On 2 Jan 2010, at 07:50, Kip Warner wrote:

> Greetings,
> 
> I am finding the acronym "bits" all over the place, and presumably not
> the "Binary digIT" kind, in libstdc++.
> 
> Examples are:
> /usr/include/c++/4.4/x86_64-linux-gnu/32/bits/
> /usr/include/c++/4.4/bits/
> 
> As well as non-libstdc++, such as...
> /usr/include/bits
> 
> I am just curious. It looks like platform specific stuff, but I am not
> certain. What does it stand for and when would a developer typically
> use such a directory in their source tree for a given project?

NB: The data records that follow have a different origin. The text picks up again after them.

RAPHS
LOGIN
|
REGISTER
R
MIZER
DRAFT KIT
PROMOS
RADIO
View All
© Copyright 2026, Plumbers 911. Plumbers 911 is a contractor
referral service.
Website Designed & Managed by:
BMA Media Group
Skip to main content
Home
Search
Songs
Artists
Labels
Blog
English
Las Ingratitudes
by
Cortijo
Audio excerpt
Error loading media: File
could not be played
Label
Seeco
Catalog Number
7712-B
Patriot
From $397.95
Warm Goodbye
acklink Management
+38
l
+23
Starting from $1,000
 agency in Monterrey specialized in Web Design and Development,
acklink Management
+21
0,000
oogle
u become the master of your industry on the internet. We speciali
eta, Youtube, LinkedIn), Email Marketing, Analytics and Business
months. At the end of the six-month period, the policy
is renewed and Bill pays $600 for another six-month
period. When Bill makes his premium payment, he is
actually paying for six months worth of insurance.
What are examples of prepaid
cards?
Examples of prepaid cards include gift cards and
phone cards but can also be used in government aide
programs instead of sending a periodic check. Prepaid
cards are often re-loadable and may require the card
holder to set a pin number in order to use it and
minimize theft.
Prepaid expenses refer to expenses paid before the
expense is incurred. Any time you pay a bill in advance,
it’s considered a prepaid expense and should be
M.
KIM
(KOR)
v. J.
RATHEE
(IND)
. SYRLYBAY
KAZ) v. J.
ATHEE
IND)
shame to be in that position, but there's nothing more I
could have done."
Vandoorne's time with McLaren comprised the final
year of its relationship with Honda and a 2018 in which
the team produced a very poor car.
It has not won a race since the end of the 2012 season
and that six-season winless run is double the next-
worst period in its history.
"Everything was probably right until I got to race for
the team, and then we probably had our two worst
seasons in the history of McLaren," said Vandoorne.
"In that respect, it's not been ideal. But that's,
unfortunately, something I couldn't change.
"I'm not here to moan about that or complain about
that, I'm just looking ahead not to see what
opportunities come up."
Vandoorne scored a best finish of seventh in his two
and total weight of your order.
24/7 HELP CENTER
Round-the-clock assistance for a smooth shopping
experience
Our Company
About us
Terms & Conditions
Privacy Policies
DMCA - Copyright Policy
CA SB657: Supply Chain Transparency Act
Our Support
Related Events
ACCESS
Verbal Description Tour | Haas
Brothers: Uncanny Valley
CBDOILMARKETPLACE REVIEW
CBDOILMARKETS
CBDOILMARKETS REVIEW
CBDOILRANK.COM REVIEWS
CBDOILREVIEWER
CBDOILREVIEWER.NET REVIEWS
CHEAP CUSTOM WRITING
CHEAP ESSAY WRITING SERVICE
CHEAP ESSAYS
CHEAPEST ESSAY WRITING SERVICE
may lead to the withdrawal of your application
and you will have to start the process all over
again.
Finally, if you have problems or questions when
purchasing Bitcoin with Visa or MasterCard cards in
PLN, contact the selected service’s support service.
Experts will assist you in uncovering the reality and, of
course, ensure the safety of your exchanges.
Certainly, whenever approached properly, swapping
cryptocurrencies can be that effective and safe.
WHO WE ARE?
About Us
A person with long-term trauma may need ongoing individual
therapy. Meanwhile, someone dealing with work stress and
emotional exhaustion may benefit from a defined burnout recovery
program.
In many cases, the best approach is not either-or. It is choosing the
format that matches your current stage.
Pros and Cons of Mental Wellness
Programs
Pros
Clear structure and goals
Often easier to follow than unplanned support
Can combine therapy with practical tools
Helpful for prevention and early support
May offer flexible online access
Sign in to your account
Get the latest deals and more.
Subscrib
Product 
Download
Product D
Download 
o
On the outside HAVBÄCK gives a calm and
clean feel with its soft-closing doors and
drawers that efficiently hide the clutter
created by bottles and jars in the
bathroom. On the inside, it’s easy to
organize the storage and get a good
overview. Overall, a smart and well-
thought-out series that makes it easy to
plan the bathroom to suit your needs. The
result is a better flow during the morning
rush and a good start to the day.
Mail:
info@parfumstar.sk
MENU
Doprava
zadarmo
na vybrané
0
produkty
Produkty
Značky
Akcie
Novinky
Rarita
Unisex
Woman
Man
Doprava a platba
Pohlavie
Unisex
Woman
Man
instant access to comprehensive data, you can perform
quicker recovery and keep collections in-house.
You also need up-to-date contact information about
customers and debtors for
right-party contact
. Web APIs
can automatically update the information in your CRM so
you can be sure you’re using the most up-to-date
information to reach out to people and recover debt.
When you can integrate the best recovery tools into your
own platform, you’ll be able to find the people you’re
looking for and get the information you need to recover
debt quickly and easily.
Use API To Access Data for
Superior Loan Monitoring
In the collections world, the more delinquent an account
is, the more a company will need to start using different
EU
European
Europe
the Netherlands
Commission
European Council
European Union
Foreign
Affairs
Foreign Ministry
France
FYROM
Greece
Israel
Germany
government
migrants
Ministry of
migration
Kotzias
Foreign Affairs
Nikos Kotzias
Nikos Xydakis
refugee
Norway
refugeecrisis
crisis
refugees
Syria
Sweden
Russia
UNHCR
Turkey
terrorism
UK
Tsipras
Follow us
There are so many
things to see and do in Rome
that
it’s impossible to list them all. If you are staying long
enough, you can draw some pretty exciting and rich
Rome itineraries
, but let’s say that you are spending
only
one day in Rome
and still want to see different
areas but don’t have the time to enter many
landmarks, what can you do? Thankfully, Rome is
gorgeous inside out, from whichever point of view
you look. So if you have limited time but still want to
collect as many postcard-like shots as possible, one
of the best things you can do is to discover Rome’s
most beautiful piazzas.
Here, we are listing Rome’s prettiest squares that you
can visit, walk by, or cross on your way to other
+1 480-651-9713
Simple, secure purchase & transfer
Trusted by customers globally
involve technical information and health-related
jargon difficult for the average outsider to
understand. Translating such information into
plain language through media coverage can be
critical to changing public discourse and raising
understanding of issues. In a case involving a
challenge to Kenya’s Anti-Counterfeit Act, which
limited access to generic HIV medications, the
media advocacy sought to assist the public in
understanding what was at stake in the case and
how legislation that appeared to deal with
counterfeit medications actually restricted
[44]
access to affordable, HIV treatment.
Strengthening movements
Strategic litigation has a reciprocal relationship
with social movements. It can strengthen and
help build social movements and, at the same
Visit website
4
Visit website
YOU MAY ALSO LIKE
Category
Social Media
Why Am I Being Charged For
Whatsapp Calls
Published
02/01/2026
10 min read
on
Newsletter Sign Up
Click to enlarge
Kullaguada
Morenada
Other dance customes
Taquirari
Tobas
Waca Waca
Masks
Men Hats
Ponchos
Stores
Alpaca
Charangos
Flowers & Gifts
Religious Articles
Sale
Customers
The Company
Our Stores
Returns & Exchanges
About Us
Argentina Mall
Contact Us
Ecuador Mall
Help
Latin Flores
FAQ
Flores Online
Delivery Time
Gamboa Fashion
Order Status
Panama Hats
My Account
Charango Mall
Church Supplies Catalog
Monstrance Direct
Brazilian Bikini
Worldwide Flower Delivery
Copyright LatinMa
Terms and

'bits' is not platform specific, but more internal details and organisation. You shouldn't be including these headers directly, they are all included by the appropriate proper headers. As an example, all the <algorithm> header does is:

#include <bits/stl_algobase.h>
#include <bits/stl_construct.h>
#include <bits/stl_uninitialized.h>
#include <bits/stl_algo.h>

stl_algobase.h for example contains a small set of algorithms which are used in many places (swap, min, max, copy, etc.), so other headers can only include the parts of <algorithm> they need.

Of course, you should NEVER include any of those headers directly, there is no attempt to make sure you can include any of these headers directly.